» TASK:
Please report how many lines of the following entries hold the word "бизнес", giving the number alone.

Extracted records
- Opening Delimiter -

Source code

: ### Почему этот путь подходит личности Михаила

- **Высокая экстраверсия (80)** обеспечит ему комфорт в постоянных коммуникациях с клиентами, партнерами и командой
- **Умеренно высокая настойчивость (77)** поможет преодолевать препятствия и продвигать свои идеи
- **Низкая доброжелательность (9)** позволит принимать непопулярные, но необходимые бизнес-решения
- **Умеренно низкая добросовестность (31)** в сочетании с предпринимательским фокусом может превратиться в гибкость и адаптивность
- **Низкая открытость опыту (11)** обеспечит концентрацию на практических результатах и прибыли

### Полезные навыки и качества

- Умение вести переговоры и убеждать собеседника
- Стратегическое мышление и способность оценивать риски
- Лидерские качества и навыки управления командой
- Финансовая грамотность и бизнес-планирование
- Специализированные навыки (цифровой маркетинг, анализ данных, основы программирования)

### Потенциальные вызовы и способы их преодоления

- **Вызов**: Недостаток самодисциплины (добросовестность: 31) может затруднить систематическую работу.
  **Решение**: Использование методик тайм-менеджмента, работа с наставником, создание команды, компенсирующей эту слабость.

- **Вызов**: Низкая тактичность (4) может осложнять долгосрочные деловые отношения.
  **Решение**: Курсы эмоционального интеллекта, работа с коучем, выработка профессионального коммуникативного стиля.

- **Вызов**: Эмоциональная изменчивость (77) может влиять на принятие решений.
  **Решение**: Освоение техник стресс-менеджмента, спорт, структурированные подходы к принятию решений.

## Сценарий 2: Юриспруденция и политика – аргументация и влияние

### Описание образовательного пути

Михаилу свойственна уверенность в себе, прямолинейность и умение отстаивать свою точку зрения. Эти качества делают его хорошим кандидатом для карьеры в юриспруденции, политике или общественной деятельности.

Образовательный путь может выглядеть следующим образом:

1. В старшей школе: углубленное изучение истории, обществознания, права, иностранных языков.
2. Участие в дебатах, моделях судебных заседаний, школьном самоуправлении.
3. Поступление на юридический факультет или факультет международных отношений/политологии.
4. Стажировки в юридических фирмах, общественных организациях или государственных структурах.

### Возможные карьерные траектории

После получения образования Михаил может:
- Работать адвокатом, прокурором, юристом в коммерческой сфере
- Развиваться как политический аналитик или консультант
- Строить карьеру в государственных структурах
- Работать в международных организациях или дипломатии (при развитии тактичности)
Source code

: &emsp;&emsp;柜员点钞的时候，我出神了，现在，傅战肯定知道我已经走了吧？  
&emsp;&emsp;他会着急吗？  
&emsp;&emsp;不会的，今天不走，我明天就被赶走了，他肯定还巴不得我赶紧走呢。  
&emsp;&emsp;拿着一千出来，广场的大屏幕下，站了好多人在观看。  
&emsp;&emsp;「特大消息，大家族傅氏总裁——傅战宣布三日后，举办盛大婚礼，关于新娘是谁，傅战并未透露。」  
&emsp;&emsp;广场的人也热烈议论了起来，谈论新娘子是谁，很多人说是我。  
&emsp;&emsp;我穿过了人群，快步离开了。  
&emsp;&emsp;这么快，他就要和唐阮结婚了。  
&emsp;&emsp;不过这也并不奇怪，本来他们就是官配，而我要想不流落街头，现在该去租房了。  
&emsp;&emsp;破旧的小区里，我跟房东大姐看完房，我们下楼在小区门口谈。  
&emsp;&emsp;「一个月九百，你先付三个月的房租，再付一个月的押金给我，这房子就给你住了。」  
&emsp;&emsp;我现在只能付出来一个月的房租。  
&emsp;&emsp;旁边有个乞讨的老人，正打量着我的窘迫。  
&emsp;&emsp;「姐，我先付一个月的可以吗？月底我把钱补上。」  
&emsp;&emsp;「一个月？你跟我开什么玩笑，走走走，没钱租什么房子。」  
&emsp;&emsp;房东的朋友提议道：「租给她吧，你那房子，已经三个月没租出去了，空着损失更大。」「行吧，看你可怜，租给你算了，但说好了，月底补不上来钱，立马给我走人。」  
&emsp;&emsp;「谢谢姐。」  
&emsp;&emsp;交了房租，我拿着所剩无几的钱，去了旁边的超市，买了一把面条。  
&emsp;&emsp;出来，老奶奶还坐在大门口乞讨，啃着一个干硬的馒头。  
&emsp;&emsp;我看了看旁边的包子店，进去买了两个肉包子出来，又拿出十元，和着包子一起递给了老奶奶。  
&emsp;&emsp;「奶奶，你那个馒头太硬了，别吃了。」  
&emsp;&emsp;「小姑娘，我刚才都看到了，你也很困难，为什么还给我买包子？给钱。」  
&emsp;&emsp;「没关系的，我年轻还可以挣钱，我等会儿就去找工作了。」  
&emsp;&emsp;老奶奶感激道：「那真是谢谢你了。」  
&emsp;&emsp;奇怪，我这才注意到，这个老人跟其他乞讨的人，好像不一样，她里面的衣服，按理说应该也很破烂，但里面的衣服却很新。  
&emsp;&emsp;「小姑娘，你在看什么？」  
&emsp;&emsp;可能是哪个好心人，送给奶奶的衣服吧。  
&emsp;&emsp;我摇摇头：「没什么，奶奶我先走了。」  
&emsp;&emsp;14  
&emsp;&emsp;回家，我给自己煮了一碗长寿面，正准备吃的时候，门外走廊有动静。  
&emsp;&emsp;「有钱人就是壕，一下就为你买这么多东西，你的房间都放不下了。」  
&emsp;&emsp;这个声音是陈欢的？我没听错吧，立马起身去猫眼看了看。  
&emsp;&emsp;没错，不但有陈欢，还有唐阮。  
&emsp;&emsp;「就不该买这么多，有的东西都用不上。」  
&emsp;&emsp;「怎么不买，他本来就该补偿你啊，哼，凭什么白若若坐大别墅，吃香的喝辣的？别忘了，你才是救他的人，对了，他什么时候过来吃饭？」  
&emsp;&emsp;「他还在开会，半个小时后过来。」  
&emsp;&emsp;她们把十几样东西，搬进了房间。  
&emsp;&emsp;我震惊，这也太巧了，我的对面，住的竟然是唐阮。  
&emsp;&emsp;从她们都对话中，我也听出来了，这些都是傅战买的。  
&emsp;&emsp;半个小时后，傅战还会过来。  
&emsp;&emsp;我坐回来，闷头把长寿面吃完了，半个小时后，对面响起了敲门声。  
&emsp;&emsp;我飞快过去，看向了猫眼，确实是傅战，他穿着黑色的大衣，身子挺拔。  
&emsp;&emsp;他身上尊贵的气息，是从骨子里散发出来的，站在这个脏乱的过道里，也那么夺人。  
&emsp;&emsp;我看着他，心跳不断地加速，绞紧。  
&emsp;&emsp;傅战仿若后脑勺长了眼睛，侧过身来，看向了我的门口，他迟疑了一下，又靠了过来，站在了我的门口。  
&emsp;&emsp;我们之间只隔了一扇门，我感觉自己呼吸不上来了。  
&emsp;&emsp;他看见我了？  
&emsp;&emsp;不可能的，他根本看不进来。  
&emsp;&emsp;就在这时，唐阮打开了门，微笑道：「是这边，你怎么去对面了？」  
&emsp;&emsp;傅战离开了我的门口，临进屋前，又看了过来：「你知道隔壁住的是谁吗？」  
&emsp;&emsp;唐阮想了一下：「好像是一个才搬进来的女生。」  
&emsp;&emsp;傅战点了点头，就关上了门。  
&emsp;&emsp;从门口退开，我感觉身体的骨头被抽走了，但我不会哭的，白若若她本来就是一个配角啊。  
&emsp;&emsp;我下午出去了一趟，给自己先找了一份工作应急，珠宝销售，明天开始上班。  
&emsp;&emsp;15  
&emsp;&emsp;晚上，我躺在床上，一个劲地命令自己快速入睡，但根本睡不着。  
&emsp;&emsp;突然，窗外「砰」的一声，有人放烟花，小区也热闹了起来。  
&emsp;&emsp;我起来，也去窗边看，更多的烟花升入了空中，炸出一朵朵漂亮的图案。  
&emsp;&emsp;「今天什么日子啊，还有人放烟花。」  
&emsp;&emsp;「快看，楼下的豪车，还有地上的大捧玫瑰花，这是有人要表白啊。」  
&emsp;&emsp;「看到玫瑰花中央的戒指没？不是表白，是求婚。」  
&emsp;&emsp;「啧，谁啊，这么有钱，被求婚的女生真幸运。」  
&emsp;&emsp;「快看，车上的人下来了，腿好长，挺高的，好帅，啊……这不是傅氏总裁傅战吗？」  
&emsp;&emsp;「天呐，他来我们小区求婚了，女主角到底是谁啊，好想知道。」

- Closing Delimiter -

» ANSWER TO THE PROBLEM:
2